Sorry, typo: \( \delta_{rm} \frac {\partial x^m} {\partial y^r} \frac {\partial x^n} {\partial y^s} \) should be \( \delta_{mn} \frac {\partial x^m} {\partial y^r} \frac {\partial x^n} {\partial y^s} \). I notice Susskind starts with \( g_{mn} dx^m dx^n \). This means \( g_{mn} = \delta_{mn} \). When the indices for whatever the metric is 'multiplying' are different, that implies something like the expression I corrected. Since the metric is covariant, does that mean it indexes the \( \partial y \) components? Susskind does say several times that lower or covariant indices are in the denominator, so I'm assuming that's how I interpret it. \( g_{mn} \) is a 2x2 matrix (just because it has two indices).
Well, actually what you have is \( [g_{11}\frac {\partial x^1} {\partial y^r} \frac {\partial x^1}{\partial y^s} + g_{22}\frac {\partial x^2} {\partial y^r} \frac {\partial x^2}{\partial y^s}]\). This is just multiplying the non-zero components of \( g_{mn} \) (after accounting for the \( dx^i \)) by a set of numerators which can be considered as a 2x2 matrix. So you actually have \( \delta_{mn}\partial {x^m}\partial {x^n} \otimes \frac {1} {\partial y^s \partial y^r} \) aka the Kronecker matrix product. Although you don't really gain anything by using matrices, it seems. But there is the fact that \( \delta_{ab} = (I)_{ab} \), the identity matrix.

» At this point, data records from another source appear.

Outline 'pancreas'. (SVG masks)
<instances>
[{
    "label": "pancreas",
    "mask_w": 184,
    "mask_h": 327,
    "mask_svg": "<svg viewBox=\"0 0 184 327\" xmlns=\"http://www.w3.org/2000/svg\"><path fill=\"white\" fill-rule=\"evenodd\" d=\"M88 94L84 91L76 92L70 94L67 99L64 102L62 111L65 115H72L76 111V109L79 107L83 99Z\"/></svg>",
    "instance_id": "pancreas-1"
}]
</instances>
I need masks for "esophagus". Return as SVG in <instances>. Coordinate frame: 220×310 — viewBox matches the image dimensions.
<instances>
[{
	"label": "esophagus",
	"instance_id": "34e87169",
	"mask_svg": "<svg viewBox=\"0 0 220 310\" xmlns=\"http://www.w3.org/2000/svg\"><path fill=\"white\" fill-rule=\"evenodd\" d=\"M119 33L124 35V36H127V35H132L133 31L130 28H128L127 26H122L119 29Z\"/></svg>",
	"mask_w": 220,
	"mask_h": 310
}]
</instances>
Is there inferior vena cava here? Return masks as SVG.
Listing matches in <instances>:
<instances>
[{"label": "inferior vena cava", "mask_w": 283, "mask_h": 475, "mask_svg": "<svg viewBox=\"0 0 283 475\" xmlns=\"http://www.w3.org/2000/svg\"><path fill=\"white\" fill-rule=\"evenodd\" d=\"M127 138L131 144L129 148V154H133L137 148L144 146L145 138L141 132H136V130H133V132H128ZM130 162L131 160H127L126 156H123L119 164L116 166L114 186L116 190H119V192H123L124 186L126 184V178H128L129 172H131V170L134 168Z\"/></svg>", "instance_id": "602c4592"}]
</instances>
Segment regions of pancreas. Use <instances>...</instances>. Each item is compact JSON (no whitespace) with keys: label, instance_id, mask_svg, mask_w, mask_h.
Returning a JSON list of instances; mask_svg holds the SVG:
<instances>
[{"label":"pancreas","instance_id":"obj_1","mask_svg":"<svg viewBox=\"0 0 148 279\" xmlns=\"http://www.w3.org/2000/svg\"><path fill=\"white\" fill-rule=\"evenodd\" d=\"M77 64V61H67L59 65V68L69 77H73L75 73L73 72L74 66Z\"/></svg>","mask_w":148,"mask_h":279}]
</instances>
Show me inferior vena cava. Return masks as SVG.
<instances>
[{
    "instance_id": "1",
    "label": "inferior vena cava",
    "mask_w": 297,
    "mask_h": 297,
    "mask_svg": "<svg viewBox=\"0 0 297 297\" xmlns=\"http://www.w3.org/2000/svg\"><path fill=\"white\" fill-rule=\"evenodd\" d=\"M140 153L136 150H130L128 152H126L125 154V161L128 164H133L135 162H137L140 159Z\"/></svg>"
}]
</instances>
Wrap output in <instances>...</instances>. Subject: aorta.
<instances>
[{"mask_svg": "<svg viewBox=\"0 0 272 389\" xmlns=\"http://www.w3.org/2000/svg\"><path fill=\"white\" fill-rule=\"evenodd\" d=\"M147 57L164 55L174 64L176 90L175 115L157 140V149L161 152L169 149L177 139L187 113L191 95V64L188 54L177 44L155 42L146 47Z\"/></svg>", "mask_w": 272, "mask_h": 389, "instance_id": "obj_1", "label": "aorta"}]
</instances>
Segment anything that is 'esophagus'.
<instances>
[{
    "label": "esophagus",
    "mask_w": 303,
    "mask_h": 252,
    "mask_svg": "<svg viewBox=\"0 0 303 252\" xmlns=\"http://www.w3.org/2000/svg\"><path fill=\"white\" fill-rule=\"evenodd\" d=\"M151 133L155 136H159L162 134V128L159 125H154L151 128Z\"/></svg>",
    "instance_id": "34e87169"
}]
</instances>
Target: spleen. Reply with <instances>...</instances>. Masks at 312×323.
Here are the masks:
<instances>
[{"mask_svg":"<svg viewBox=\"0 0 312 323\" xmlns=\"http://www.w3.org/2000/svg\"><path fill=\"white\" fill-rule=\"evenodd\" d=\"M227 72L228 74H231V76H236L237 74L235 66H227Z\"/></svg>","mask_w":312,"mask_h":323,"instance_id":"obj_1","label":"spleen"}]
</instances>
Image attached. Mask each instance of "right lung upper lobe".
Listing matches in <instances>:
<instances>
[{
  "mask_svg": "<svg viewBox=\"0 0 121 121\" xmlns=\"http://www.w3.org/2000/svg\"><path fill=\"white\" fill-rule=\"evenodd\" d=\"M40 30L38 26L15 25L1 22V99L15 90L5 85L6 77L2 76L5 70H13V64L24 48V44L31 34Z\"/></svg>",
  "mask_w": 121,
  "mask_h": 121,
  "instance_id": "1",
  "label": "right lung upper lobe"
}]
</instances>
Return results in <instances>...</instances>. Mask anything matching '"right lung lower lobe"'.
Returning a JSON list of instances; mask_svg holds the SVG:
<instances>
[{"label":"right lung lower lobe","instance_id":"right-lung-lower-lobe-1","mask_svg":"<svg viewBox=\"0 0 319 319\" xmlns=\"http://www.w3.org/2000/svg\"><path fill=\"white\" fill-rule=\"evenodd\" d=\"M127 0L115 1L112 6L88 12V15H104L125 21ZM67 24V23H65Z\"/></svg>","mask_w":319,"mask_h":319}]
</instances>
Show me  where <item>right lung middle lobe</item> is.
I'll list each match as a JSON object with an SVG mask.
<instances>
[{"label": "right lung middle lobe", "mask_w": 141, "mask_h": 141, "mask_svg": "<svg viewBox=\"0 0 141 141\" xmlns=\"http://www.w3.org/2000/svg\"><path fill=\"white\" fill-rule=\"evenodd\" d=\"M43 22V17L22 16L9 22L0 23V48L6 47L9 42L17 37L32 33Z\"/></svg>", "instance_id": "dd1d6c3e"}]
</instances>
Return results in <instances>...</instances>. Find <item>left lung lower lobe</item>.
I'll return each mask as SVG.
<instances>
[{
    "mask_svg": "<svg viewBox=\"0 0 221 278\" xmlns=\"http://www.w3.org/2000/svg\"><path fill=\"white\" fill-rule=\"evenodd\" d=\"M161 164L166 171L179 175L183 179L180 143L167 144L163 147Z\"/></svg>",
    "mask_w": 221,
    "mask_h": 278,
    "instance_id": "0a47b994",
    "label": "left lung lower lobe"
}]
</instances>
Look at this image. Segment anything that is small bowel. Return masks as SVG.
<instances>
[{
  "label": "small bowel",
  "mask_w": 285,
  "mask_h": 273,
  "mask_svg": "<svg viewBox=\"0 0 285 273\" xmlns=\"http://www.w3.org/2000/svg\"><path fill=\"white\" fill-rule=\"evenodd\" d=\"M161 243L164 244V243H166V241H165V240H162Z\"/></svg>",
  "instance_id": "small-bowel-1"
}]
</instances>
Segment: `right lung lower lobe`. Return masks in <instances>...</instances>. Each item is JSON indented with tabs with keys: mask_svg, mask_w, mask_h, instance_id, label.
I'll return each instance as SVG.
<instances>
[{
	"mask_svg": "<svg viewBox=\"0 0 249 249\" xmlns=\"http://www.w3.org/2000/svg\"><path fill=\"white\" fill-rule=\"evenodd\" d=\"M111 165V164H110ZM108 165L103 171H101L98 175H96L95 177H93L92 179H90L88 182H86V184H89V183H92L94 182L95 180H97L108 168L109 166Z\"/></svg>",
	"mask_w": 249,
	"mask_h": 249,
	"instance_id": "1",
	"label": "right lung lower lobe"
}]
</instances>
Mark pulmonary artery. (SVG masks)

I like this page The author indicates we can talk about s, the invariant interval, as a smooth function: \( ds = [\frac {\partial s} {\partial x^1} dx^1+ \frac {\partial s} {\partial x^2} dx^2 + . . . + \frac {\partial s} {\partial x^n} dx^n] \) where s is a function of the \( x^i \). Moreover we can easily see that ds can be defined as the inner product of two vectors, one with components which are gradients: \( \mathbf {g} = \Bigl ( \frac {\partial s} {\partial x^1}, \frac {\partial s} {\partial x^2}, . . . , \frac {\partial s} {\partial x^n}\Bigr ) \), and \( \mathbf {d} = \Bigl ( dx^1, dx^2, . . ., dx^n\Bigr ) \) So ds =\( \mathbf g \cdot \mathbf d \) and s (or ds) is a scalar field on the manifold (a field which depends only on position). The components of g are gradients, such that \( \mathbf g = \nabla s \); the components of d are displacements from a nominal point at \( (x^1, x^2, . . ., x^n) \). Hence g is a gradient vector (or rank 1 tensor) which transforms covariantly, d is a displacement vector which transforms contravariantly. I think about contravariant vectors as "ordinary" vectors; when you change to Y from X, the direction of such a vector changes (it contra-varies as coordinates vary, although this is not at all rigorous). Another view is if the coordinate system is scaled, the vector will shrink if they scale up and it will grow if they scale down. Gradients (the gradient of the interval s or ds for example) don't do this, instead they vary "as" the coordinates. Draw a diagram or two and see for yourself.